To my little Cassey

She was a gift.

My most amazing birthday gift last year. I remember the first time I saw her with her brother Bernie Kosar (BK) and how little fur they were back then.

My brother asked me his name the moment they pick me up in the bus station. And “Cassey” was the first name that came into my mind.

Yes, Cassey, my little snow white.

She was not as behaved as Jiggy was. But she was so sweet I loved her, and her brother who died just two months after, instantly.

Taking from experience, I did everything to take good care of her though I was away.

Everytime I went home, I made it a point to send her to be vaccinated, which was completed before I head to MNL.

She was so beautiful and lovely. She’s my little piggy.

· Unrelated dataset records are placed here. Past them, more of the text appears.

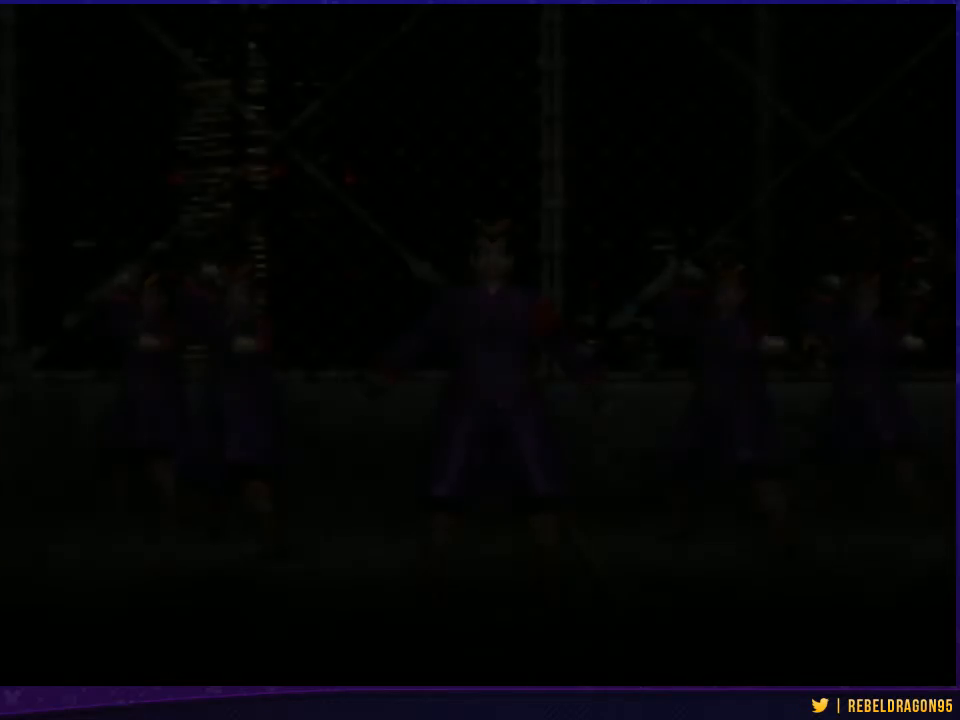
Gameplay with a controller (PlayStation layout); each line is a JSON object with the inputs held at the frame after it. "events" lists button and stick changes between this image and that frame as [ms after this image, input, new state], when the widget could be followed in between. Not read: L2 L3 R2 R3.
{"buttons": [], "left_stick": "center", "right_stick": "center", "events": [[33, "CROSS", "down"], [200, "CROSS", "up"]]}
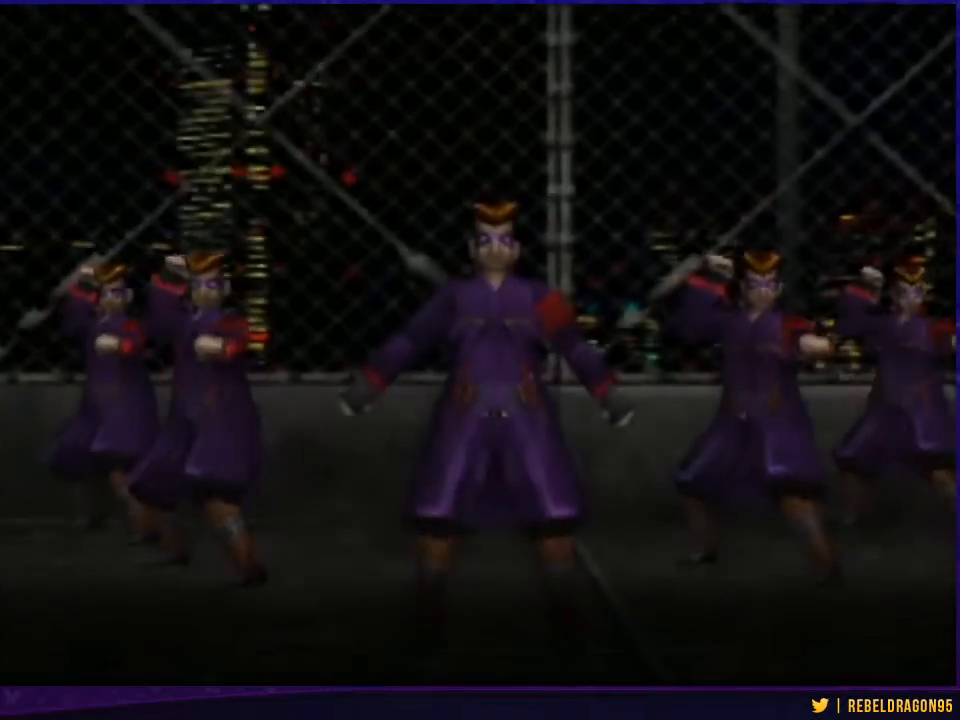
{"buttons": [], "left_stick": "up-right", "right_stick": "center", "events": [[167, "left_stick", "up-right"]]}
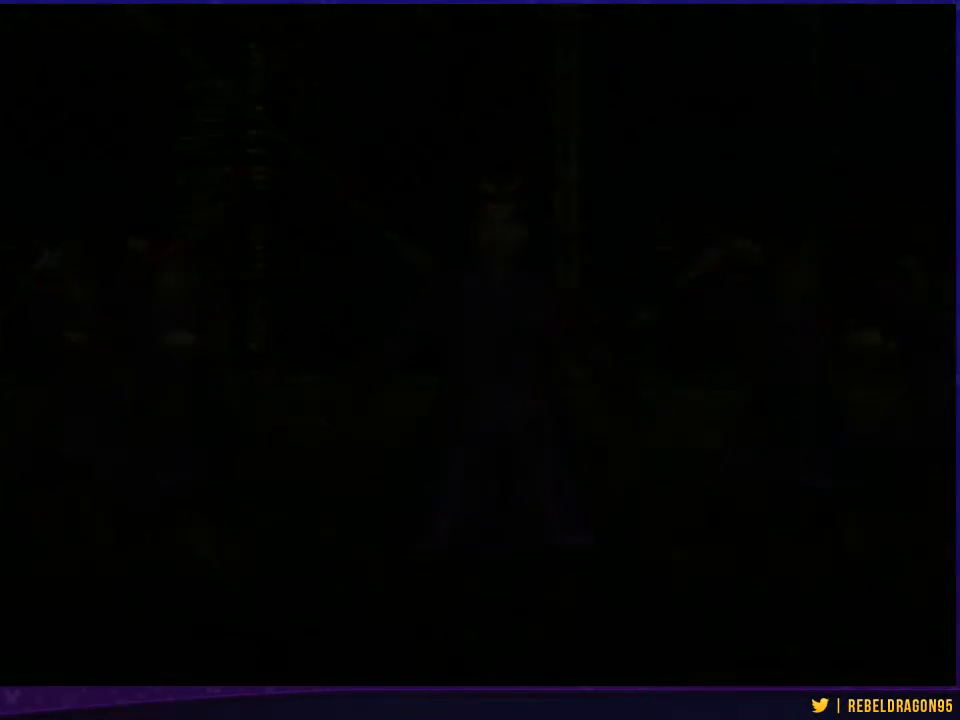
{"buttons": [], "left_stick": "up", "right_stick": "center", "events": [[400, "left_stick", "up"]]}
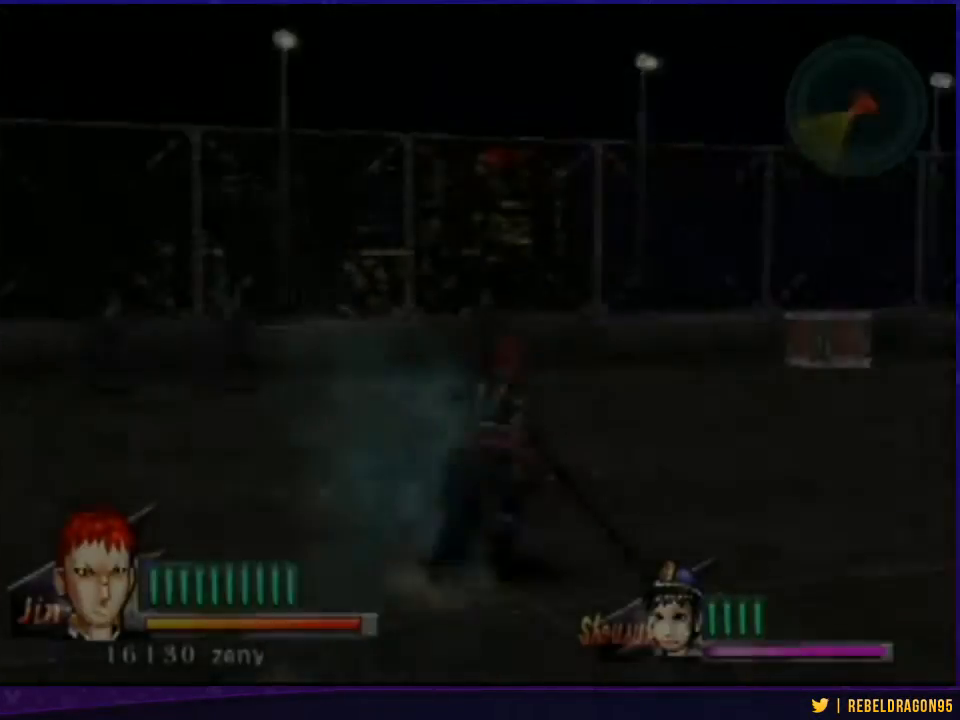
{"buttons": [], "left_stick": "up", "right_stick": "center", "events": []}
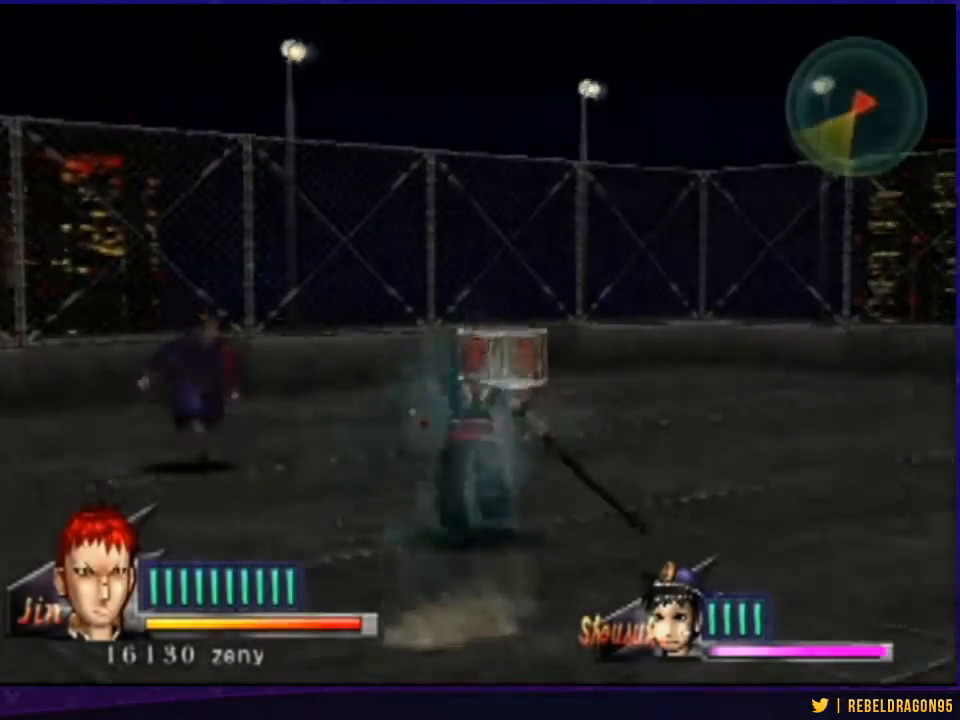
{"buttons": [], "left_stick": "center", "right_stick": "center", "events": [[33, "L1", "down"], [100, "TRIANGLE", "down"], [133, "CIRCLE", "down"], [133, "L1", "up"], [133, "left_stick", "center"], [233, "CIRCLE", "up"], [233, "TRIANGLE", "up"]]}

Yesterday, I asked my tito to take a picture of her because I don’t know why I’m missing her so much. I was so happy to finally see her on a Facebook photo with Rain, my brother’s Duchshand.

Little did I know that she’ll leave me too soon, only six days before my plan of seeing her again.

It hurts, just like the moment I learned about Jiggy last November. I was in Hawaii, now I am here in Manila, and just like that, I never had the chance to see her playing around, alive.

To my Cassey,

I can’t let go, but I should. Because home will never be the same without my Cassey. Running errands will never be happy.

I’m six days away. Six days to see you, and six days of excitement because I know you’ll be home with your wagging tail to welcome me. But.. I don’t have anything to look forward to now.

I won’t be able to touch your fur that’s so white I can’t stop hugging. Your act of sweetness that only I can understand.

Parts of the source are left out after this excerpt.